External verification was performed using data obtained from the eICU database to confirm the robustness and generalizability of the model. However, the results were somewhat poorer than the initial performance of this model. Because the eICU database comprises data obtained from various ICUs across the United States, the clinical data were more heterogeneous than those obtained from the MIMIC databases. There were missing blood test results, and the frequency of data measurements was low. Therefore, we performed external validation in limited subgroups, whereby the patients had measurements of all the input features more than once during the observation window. Despite these limitations, given an AUROC of 0.74, we suggest that our proposed model is worth further external verification in multiple institutions. Additionally, to enhance the effectiveness of prediction in clinical environments, it is imperative to present changing predictive results in various windows depending on the patient. In clinical practice, critical patients’ status is monitored in real time, and predictive models require continuous input data updates from admission and prediction results according to changes in patients’ status to ensure efficiency in real-world environments. In our future studies, we plan to construct our proposed model using a sliding window to support clinical decision-making.
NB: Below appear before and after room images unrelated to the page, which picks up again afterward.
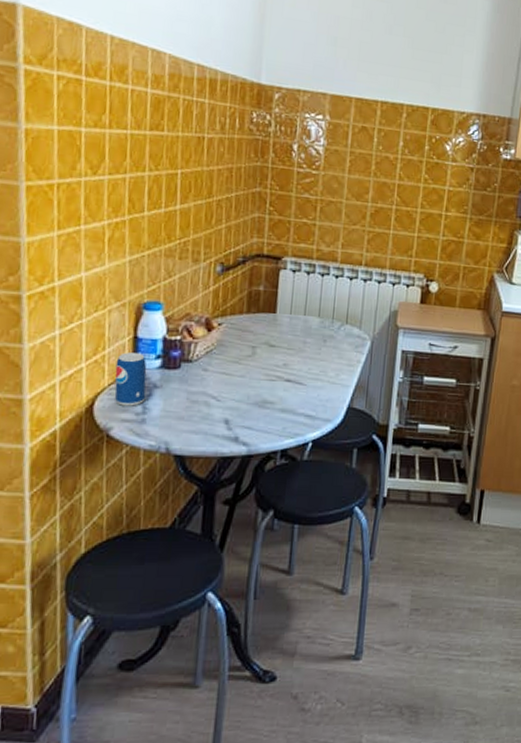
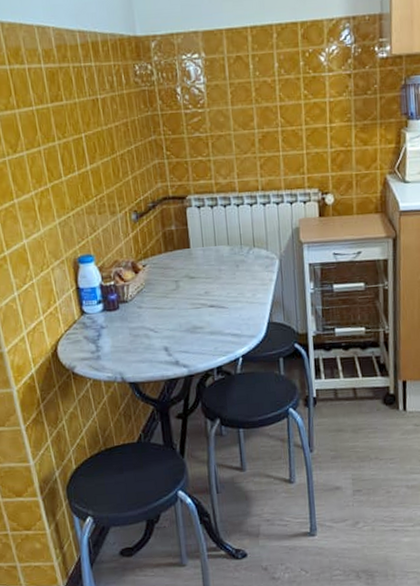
beverage can: present [114,352,147,406] -> none [66,301,97,347]

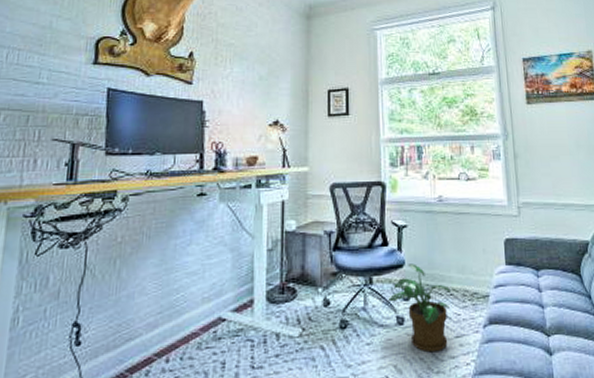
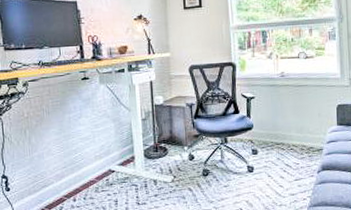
potted plant: present [387,263,452,353] -> none [239,126,292,192]

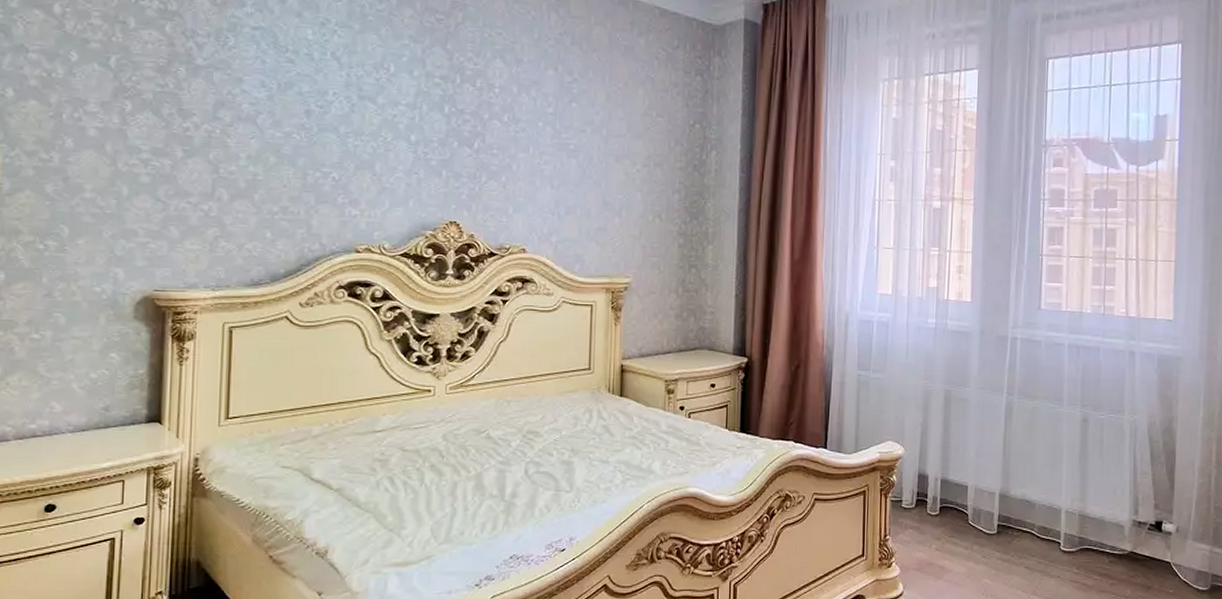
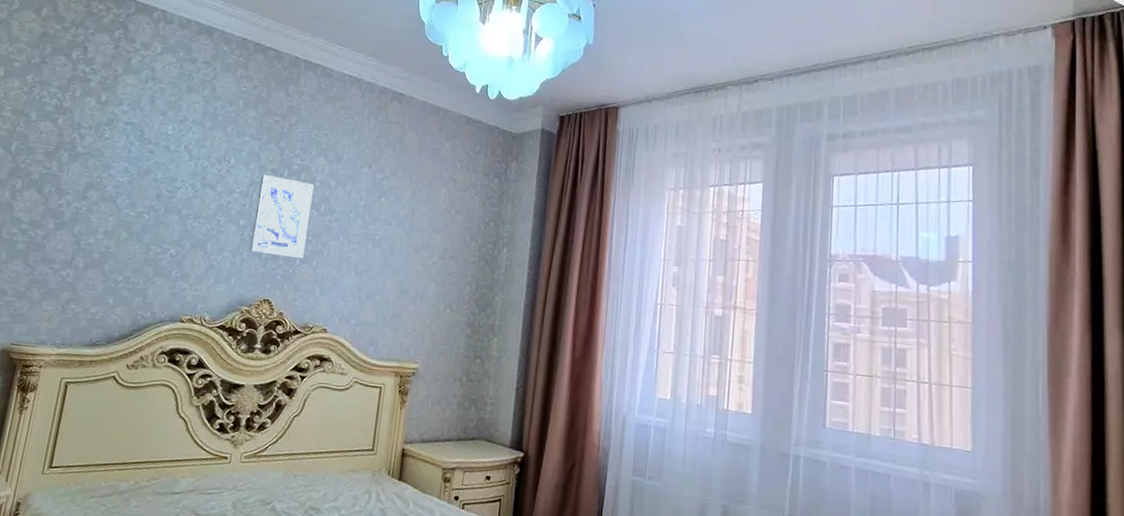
wall art: none [426,82,493,174] -> present [249,174,314,258]

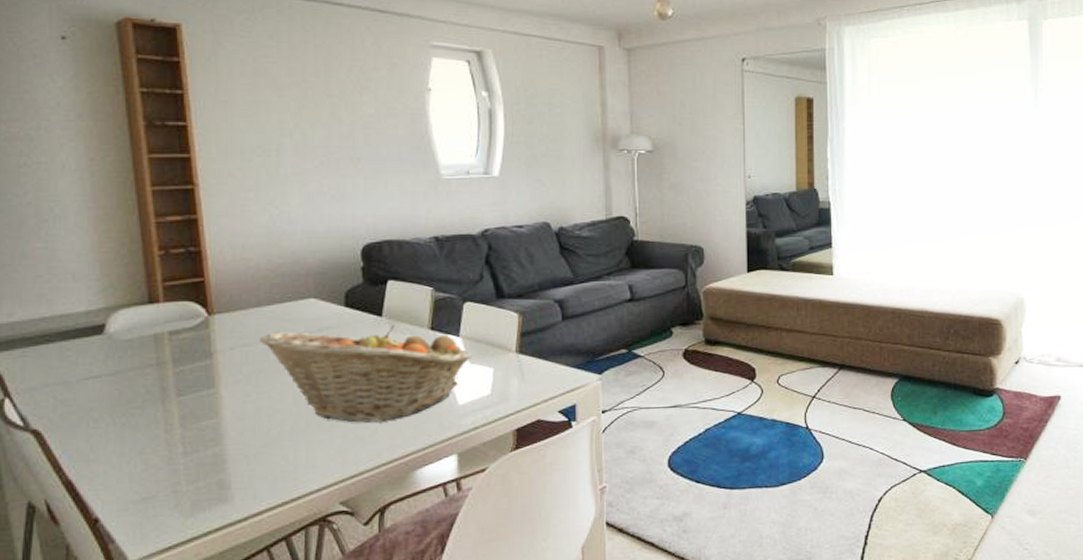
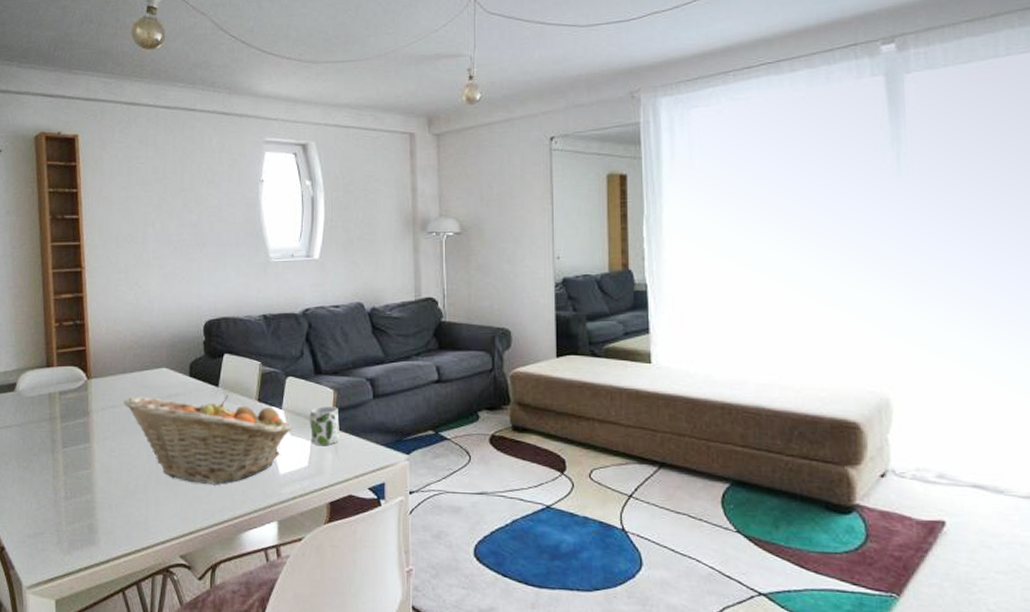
mug: none [491,331,526,371] -> present [309,406,340,445]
In conclusion, our proposed machine learning model has potential for utilization as a tool for monitoring patients, with the main aim of identifying ICU patients at a high risk of bleeding in advance.
Supplementary Materials
Supplementary materials can be found via https://doi.org/10.4258/hir.2022.28.4.364.
Acknowledgments
This work was supported by the Korea Medical Device Development Fund grant funded by the Korea government (the Ministry of Science and ICT; Ministry of Trade, Industry and Energy; Ministry of Health & Welfare; and Ministry of Food and Drug Safety) (Project No. 1711138152, KMDF_PR_20200901_0095).
Notes
Conflict of Interest
DY is the founder and employee of BUD.on Inc. The other authors declare no conflict of interests.